Some have questioned whether that employer cost shift trend will continue or level off amid an increasingly tight labor market. Specifically, Matthew Borsch, a healthcare equity research analyst for Goldman Sachs, said at a Nov. 15 event that advisers for mid-sized-companies especially felt labor market pressure to avoid shifting more costs onto workers. Another factor that could help relieve pressure to shift to HDHPs is the expected end of the ACA’s so-called Cadillac tax on high-cost employer-sponsored health plans, said Ana Gupte, managing director and senior analyst, healthcare services, for Leerink Partners. Congress has delayed the tax and is widely expected to scrap it as part of an ACA repeal-and-replace plan.

Political Role

Those affordability concerns may have played a role in the recent election, in which the most important healthcare issue to voters was the costs of care, health insurance, and drugs, according to a recent poll by the Kaiser Family Foundation. President-elect Donald Trump and the Republican-led incoming Congress have promised to repeal and replace the ACA.

But it remains unknown whether a new plan will improve the affordability of and access to healthcare services and treatments.

“I’m just saying the president-elect has a vision of covering every American in an affordable way and helping reduce deductibles,” Chris Jennings, a former healthcare adviser to President Barack Obama, said at a recent Washington, D.C., briefing. “If that’s his vision, I think a lot of Democrats would like to work with him to that end. If it’s reducing coverage for 20 million Americans and increasing premiums for millions more, then they’re going to be very, I think, unified against, particularly if there's not an alternative at the time of repeal.”

Among specific Democratic concerns is the emphasis in Trump’s proposals on health savings accounts (HSAs), which together with HDHPs increasingly have been used by employers to control healthcare costs. Republicans pitched HSAs as particularly appealing to healthy young adults, whom the Obama administration was never able to lure to ACA plans in the numbers needed to stabilize those plans. But Democrats worry that HSAs and other Republican policies are insufficient to improve affordability among low-income people and could simply spike the number of uninsured.
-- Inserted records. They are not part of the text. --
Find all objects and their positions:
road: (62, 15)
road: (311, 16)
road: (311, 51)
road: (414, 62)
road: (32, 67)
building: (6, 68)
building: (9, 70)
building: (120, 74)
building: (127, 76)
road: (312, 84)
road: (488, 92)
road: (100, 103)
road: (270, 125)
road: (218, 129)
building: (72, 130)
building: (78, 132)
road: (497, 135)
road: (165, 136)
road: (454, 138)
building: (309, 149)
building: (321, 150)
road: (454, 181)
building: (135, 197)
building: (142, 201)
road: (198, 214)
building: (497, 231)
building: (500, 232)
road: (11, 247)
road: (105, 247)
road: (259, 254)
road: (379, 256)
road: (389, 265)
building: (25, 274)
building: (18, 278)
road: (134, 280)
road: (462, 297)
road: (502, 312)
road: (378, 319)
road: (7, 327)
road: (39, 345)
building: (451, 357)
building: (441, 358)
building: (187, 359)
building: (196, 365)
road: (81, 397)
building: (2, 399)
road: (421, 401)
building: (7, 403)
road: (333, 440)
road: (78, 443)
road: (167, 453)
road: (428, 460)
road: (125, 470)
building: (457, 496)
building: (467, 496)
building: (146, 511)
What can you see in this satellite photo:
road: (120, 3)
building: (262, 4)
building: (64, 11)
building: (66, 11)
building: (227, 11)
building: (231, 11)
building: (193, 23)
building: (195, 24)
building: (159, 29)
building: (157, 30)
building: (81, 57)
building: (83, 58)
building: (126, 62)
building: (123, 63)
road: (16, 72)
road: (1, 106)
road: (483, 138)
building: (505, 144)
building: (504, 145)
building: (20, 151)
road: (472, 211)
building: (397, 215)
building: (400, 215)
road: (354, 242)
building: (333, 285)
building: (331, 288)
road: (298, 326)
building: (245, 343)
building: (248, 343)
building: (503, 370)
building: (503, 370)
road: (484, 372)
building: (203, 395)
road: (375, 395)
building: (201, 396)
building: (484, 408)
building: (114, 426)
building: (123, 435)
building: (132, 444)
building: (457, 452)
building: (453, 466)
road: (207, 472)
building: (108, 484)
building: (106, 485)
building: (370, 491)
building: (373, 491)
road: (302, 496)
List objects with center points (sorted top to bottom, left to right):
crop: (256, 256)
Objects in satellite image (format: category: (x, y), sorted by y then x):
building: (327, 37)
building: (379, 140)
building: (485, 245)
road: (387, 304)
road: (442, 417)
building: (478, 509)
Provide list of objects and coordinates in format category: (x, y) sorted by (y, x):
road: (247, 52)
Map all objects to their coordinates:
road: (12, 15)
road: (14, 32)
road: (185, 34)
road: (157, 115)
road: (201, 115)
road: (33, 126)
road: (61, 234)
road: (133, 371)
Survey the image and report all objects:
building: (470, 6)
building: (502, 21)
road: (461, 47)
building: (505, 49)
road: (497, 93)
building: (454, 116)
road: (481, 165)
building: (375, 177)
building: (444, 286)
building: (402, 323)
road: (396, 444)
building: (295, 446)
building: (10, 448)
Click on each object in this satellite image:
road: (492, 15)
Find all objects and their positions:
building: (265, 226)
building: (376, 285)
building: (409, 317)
Not all see such an outcome from repeal-and-replace.

“I do not believe the president-elect, I do not believe Congress is going to do something that fundamentally takes back insurance coverage for these 20 million individuals and doesn’t provide them or approximately that number with some type of coverage—not necessarily exactly the same number, certainly not exactly the same coverage, but with some kind of coverage,” said Gail Wilensky, a former administrator for Medicare and Medicaid. “It’s just not going to happen.”